Beneficiaries are in a different political category to pensioners, however.

The $50 billion figure has been concocted to paint the benefit system as an intolerable financial burden.

If this was part of a strategy to manipulate at an early stage what promises to be a humdinger of an argument once some reform options go on the table, then it worked even better than its proponents would have been hoping.

The $50 billion was widely misconstrued as being an estimate of the future size of the annual benefit bill.

For that to be the case, the total amount budgeted for welfare payments would have to blow out by nearly eight times its present levels.

The benefit system would have well and truly become unsustainable.

That is about the only funny note surrounding a document that amounts to polemic masquerading as analysis.

It is highly selective in citing statistics that suit its argument.

It uses the experience of other countries to point to the relative failings of New Zealand's social assistance policies.

Perhaps worst of all, it makes assertions that are just plain wrong.

The discussion paper's emphasis on getting beneficiaries into work sees it citing Denmark, France, Germany, Sweden and Ireland as countries where, in contrast to New Zealand, sole mothers actually have higher employment rates than mothers with partners.

 

The OECD's family database tells a rather different story.

In Ireland, mothers with partners actually outstrip sole mothers when it comes to paid employment - as they do in France and Germany, though not by much.

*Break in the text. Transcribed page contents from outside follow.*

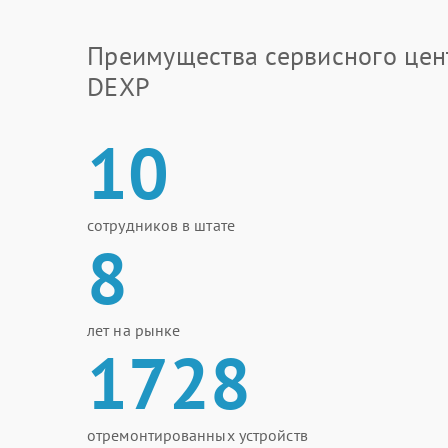
Преимущества сервисного цен
DEXP
10
сотрудников в штате
8
лет на рынке
1728
отремонтированных устройств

The spectacular fall in numbers on the unemployment benefit before the economy went into recession and the subsequent rise again as a result of that downturn would suggest the unemployment benefit is no longer a career choice, but remains a vital backstop when things get tough.

The working group seems to struggle with this because economic recovery will bring another fall in the numbers on the dole, thereby removing part of its raison d'etre.

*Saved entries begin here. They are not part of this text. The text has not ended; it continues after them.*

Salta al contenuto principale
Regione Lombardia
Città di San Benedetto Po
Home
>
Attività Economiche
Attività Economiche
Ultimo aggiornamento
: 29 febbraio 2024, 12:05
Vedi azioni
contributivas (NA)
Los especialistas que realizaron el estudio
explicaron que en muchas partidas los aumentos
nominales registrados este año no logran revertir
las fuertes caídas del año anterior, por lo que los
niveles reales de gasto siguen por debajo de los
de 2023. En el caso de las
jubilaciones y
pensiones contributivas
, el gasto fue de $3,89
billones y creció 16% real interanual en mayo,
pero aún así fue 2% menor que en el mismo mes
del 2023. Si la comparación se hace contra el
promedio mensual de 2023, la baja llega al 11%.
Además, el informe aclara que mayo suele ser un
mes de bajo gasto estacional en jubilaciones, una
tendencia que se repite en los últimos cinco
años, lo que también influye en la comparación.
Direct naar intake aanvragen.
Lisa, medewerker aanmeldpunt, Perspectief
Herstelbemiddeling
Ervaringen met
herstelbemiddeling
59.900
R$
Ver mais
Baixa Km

The group similarly tries to argue that the costs imposed on government by an ageing population will make the present benefit system unsustainable, even though the resulting demand for labour should see a significant and lasting cut in unemployment numbers.

To be fair, the group's focus here is more on the rising numbers on the domestic purposes, sickness and invalid's benefits.

The latter two categories are more problematic, but getting sole parents into work is not rocket science.

The requirements are straightforward: availability of jobs, adequate training, adequate transport, adequate child care and adequate pay to remove the large financial disincentives.

This costs money. Lots of money.

In that light, the willingness to spend money in the hope of saving money down the track will be the true test of National's commitment to worthwhile welfare reform, regardless of what Ms Rebstock's group recommends.

John Armstrong is The New Zealand Herald's political correspondent.